■ **PROBLEMS TO WORK ON**
**1)** According to the news item about SEL's software flaws, who discovered the security holes?
**2)** Can you echo the SEL news item between "Several vulnerabilities, including" and "and SCADA communications.", inclusive?
**3)** Which companies, people, and software products are named in the two body paragraphs of the SEL news item?

■ **DOCUMENT PASSAGE**
'''

Power Grid Protection Firm SEL Patches Severe Software Flaws
18.7.18 securityweek  ICS

Several vulnerabilities, including ones rated high severity, have been discovered in management and configuration tools from power grid protection company Schweitzer Engineering Laboratories (SEL). The vendor has released software updates to address the flaws.

The security holes were discovered by Gjoko Krstic, a researcher with industrial cybersecurity firm Applied Risk. The flaws affect SEL Compass, a tool designed for managing SEL products, and AcSELerator Architect, an app that streamlines the configuration and documentation of IEC 61850 control and SCADA communications.

'''

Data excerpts
'''

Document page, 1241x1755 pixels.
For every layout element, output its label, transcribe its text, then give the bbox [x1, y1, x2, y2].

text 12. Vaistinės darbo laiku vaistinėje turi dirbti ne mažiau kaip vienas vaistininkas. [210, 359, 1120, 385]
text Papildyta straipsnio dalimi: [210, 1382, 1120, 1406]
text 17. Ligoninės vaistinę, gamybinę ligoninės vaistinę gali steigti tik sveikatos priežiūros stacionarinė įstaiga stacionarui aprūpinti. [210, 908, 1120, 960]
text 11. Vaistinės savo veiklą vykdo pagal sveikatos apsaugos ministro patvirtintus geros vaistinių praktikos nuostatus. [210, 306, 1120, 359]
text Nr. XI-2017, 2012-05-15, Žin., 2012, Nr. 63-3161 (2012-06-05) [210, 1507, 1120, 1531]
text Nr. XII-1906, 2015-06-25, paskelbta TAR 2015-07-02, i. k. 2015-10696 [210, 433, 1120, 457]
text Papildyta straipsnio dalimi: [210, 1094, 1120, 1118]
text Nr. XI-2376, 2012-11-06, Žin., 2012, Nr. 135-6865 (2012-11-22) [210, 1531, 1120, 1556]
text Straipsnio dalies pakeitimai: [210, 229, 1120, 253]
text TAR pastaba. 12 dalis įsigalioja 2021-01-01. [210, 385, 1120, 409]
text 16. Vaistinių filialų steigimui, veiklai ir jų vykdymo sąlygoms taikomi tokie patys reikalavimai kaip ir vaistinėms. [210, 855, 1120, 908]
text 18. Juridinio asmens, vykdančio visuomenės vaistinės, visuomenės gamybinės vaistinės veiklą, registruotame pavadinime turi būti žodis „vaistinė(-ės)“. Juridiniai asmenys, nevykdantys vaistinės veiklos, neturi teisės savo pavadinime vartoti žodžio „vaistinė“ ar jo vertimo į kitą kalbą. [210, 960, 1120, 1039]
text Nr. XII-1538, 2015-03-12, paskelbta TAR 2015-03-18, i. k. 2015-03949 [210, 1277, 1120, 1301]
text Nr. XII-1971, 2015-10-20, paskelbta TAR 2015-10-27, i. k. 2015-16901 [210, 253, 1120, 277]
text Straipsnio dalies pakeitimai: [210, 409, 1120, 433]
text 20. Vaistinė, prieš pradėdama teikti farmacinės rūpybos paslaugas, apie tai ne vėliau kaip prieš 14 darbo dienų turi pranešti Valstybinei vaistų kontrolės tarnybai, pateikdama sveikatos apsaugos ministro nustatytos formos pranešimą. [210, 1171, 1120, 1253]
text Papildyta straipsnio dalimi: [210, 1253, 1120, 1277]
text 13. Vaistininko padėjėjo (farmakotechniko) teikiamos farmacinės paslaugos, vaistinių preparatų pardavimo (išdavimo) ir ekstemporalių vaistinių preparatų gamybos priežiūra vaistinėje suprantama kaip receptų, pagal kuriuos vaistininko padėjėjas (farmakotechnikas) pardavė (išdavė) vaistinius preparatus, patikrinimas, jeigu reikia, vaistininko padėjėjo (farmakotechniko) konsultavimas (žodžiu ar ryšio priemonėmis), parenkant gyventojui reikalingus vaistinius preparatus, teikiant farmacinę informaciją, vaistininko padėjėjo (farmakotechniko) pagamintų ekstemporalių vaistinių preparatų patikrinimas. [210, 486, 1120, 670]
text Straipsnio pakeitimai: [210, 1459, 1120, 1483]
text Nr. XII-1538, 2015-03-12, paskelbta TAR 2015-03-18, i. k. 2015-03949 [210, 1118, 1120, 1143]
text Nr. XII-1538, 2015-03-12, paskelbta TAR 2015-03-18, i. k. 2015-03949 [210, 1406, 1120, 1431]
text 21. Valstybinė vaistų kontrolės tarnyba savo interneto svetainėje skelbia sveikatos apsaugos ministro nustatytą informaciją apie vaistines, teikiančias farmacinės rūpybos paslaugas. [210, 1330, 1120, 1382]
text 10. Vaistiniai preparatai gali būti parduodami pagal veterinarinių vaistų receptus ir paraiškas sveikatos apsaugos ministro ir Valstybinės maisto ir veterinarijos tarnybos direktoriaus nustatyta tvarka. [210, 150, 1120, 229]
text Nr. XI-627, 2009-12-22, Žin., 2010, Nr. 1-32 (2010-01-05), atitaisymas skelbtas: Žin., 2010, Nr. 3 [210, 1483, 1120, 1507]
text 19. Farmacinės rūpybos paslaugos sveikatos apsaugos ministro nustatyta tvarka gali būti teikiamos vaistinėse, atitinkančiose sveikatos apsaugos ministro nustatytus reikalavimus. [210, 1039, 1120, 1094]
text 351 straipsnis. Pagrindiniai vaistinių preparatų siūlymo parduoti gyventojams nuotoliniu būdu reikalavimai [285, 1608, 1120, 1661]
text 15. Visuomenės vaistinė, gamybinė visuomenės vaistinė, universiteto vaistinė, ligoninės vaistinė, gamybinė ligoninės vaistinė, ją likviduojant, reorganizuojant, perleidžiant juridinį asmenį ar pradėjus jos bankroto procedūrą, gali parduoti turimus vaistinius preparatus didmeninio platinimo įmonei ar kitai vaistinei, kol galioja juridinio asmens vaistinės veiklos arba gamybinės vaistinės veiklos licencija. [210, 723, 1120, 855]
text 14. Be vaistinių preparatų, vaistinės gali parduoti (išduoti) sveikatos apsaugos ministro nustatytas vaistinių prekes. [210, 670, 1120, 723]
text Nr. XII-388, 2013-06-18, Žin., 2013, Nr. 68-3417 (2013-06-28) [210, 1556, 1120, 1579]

'''

■ **RESPONSES IN ORDER**
**1)** Gjoko Krstic, a researcher with industrial cybersecurity firm Applied Risk.

**2)**
Several vulnerabilities, including ones rated high severity, have been discovered in management and configuration tools from power grid protection company Schweitzer Engineering Laboratories (SEL). The vendor has released software updates to address the flaws.

The security holes were discovered by Gjoko Krstic, a researcher with industrial cybersecurity firm Applied Risk. The flaws affect SEL Compass, a tool designed for managing SEL products, and AcSELerator Architect, an app that streamlines the configuration and documentation of IEC 61850 control and SCADA communications.

**3)**
- Schweitzer Engineering Laboratories (SEL)
- Gjoko Krstic
- Applied Risk
- SEL Compass
- AcSELerator Architect